# Braci-Ole'



## 4meandthem (Sep 24, 2010)

I made a mexican version of Braciole (meat rolls) that came out pretty good.The chorizo I used is more of a sausage than the soft type that usually cooked with eggs/potatoes.Linguica would be a good substitute if you can't find the sausage type chorizo.

5 pc top round steak 1/8 thich
1/2 pound chorizo sausage
1 small red onion diced
1 small potato cooked and diced
2 tbs chopped cilantro
8 0z white mushrooms chopped
1/4 tspcumin
1 lg can enchilada sauce
1/2 pound fresh string cheese or mozzerela.

For the stuffing:
Remove chorizo from casings and put in skillet with the onion, mushrooms and potato.Cook over Med High until well browned. Add cumin and cilantro, toss, then let cool.

Place 1/5 of filling on each pc of steak and roll like a burrito tucking in ends as much as possible.Tie each roll with butchers twine in 3-4 places as needed.

preheat oven to 350

Brown rolls in oil over med high heat on all sides.Place 
rolls in a casserole dish and pour enchilada sauce over the top.Top with the cheese and bake for 30-35 min.

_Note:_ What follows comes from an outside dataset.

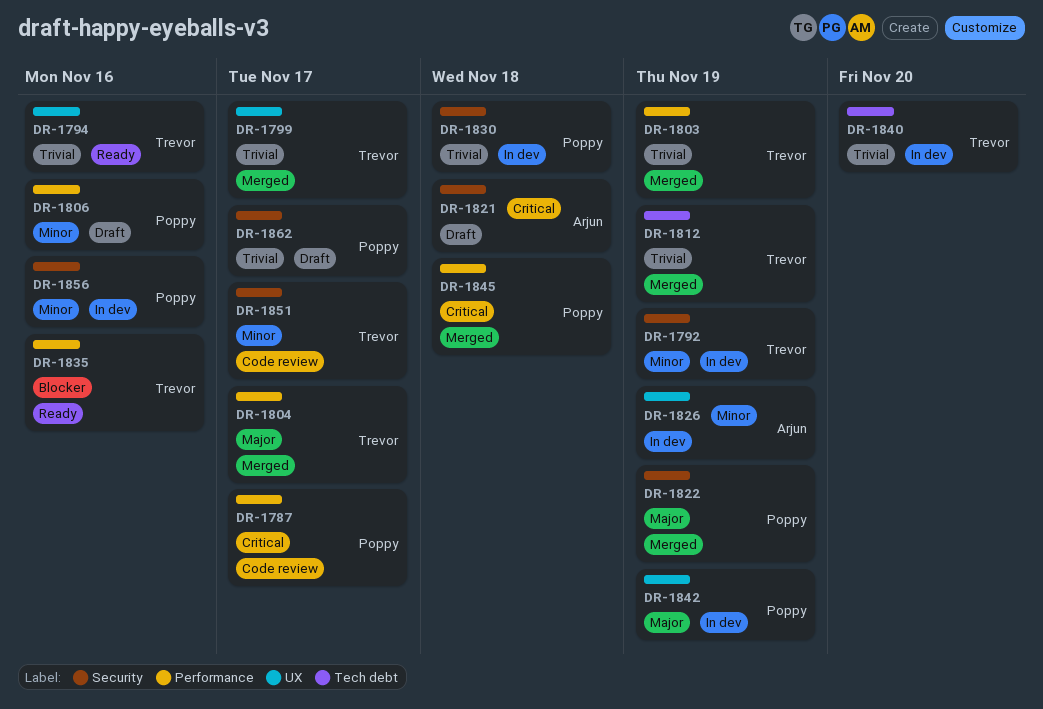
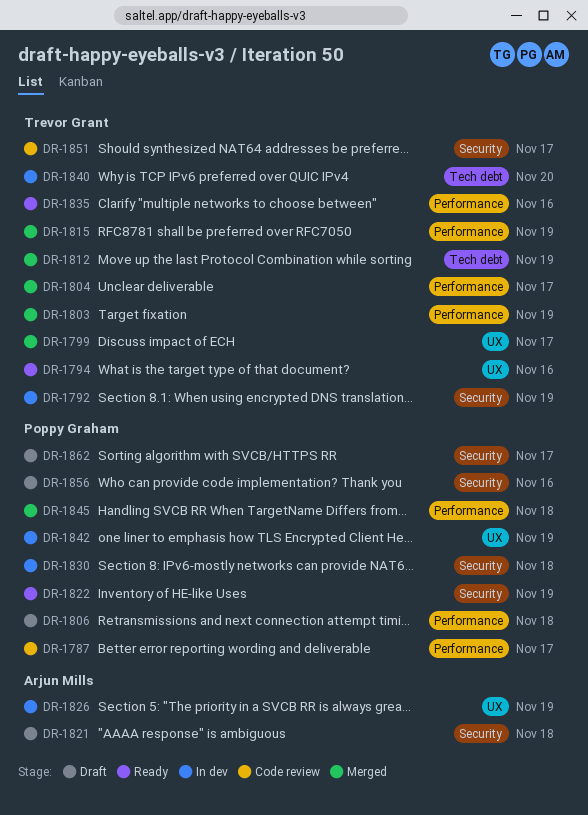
DR-1806, due: Nov 16 -> Nov 18
DR-1815: none -> present
DR-1822, status: Merged -> Ready
DR-1856, status: In dev -> Draft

"Now would be a good time for one of those frosty things"-Emeril

I served it with Trader Joes roasted corn and it went together very well.(first time I tried it-Yum)


----------



## PrincessFiona60 (Sep 24, 2010)

I'm gaining weight just thinking about it.


----------



## DaveSoMD (Sep 25, 2010)

Hmmm YUM!!!!!


----------